Assigned task: All of the records below should be retyped exactly, with no pictures included.

[Data for processing Boundary: Start]

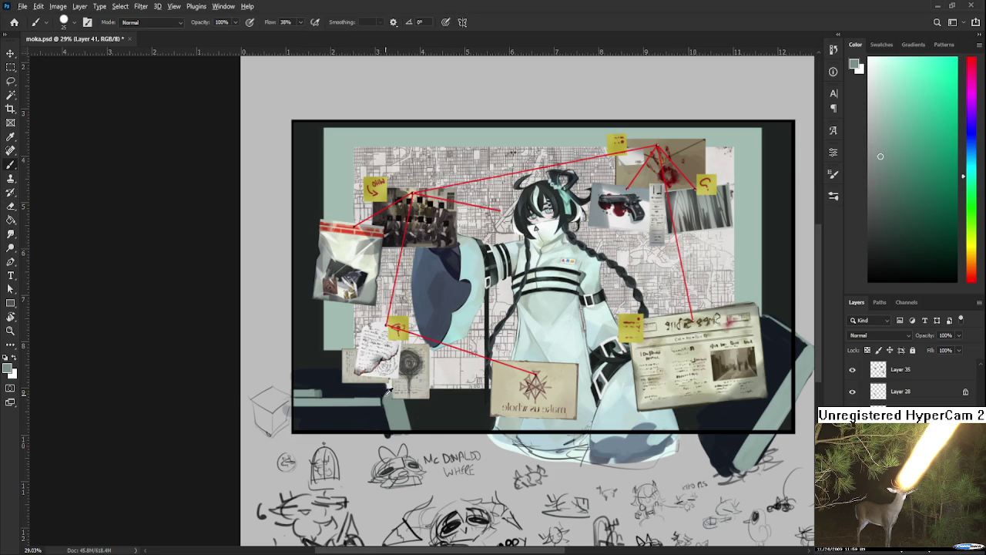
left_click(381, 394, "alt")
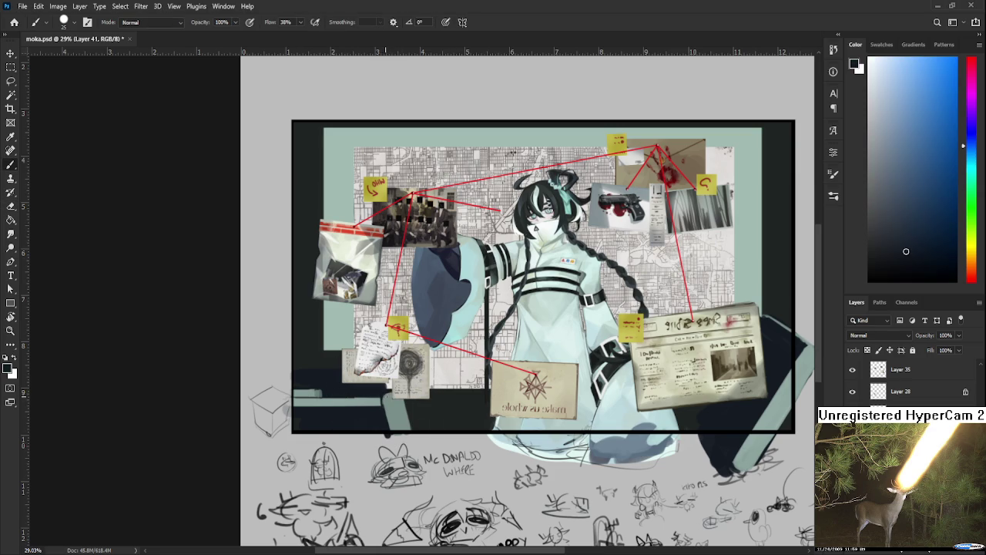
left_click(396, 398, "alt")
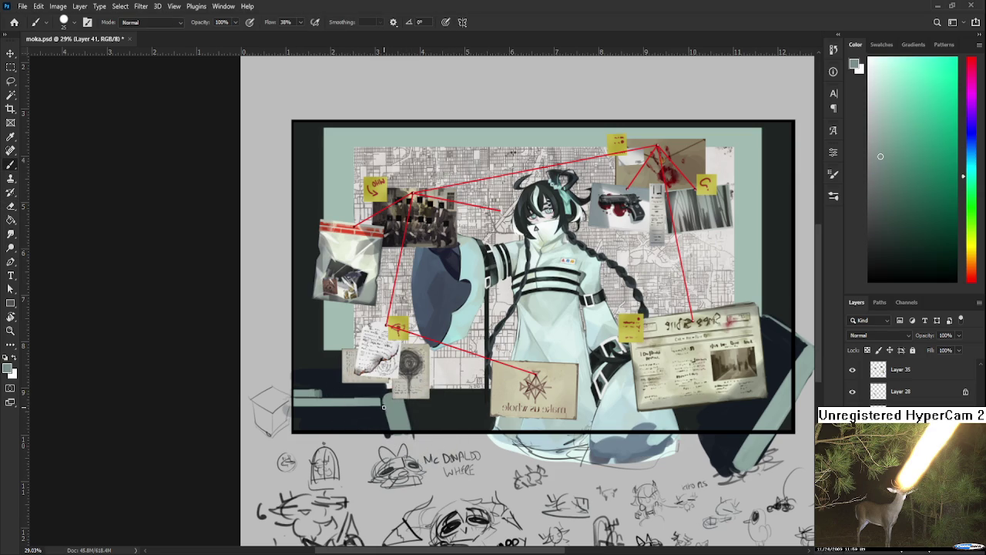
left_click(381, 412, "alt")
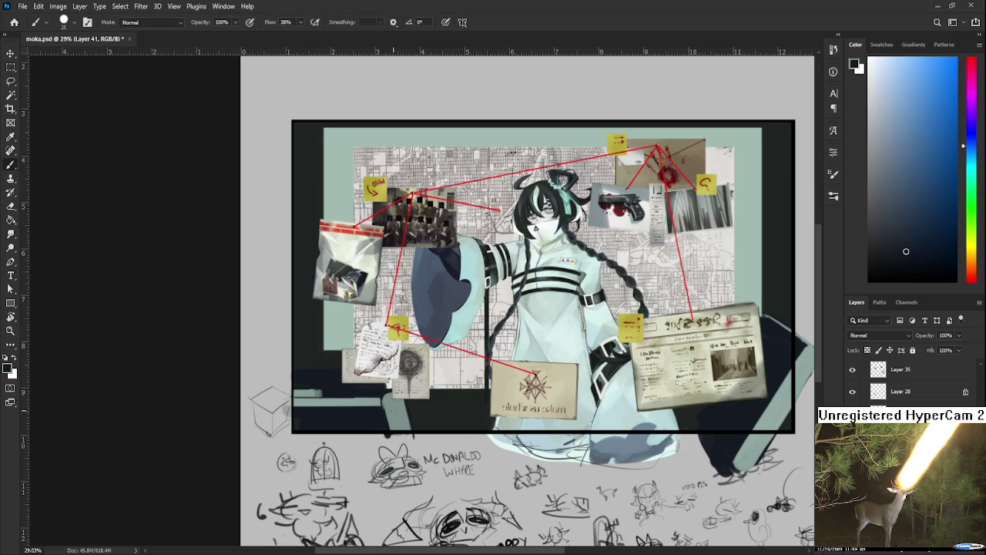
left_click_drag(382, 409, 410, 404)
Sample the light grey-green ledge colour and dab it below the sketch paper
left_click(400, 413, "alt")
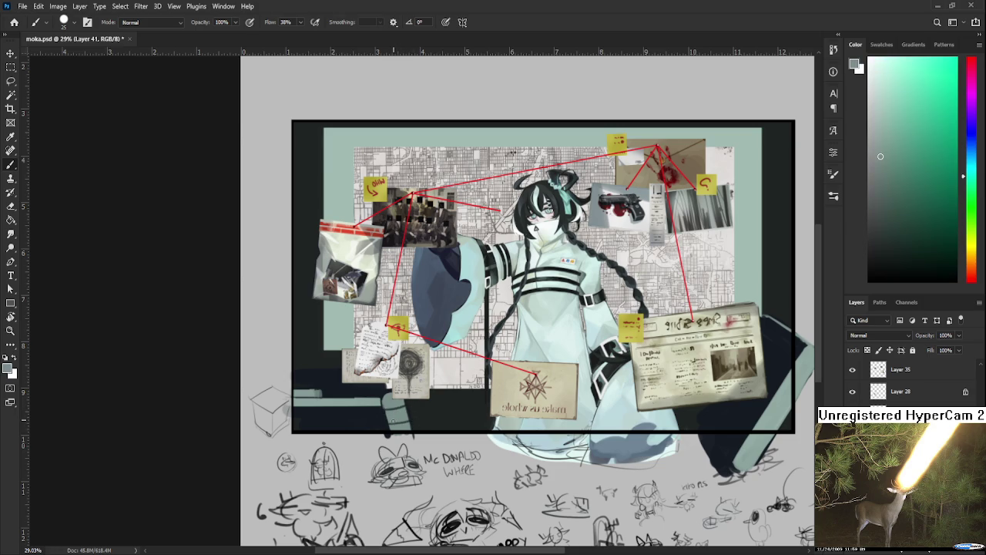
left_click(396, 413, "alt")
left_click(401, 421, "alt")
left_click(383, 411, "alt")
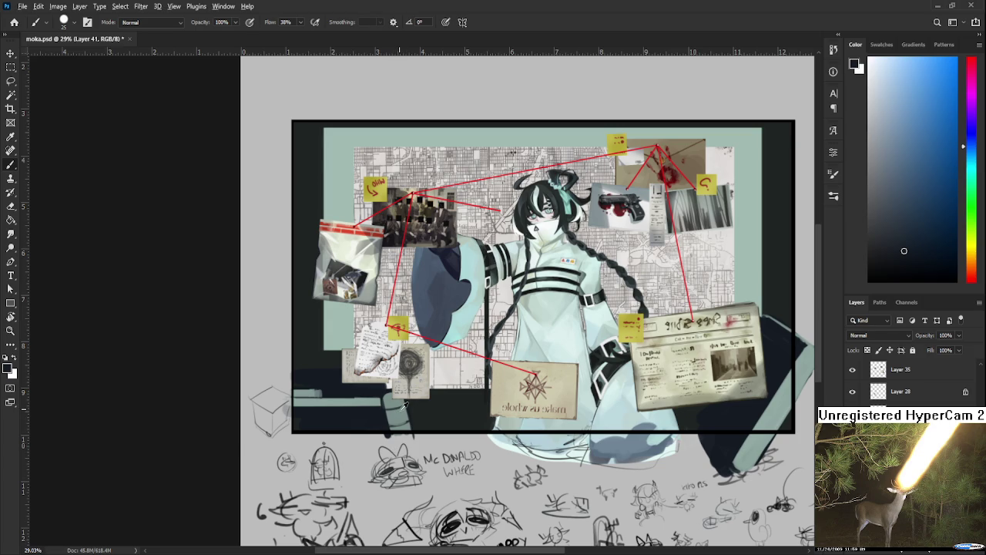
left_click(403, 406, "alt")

[Data for processing Boundary: End]

Expected answer:
left_click(381, 394, "alt")
left_click(396, 398, "alt")
left_click(381, 412, "alt")
left_click_drag(382, 409, 410, 404)
Sample the light grey-green ledge colour and dab it below the sketch paper
left_click(400, 413, "alt")
left_click(396, 413, "alt")
left_click(401, 421, "alt")
left_click(383, 411, "alt")
left_click(403, 406, "alt")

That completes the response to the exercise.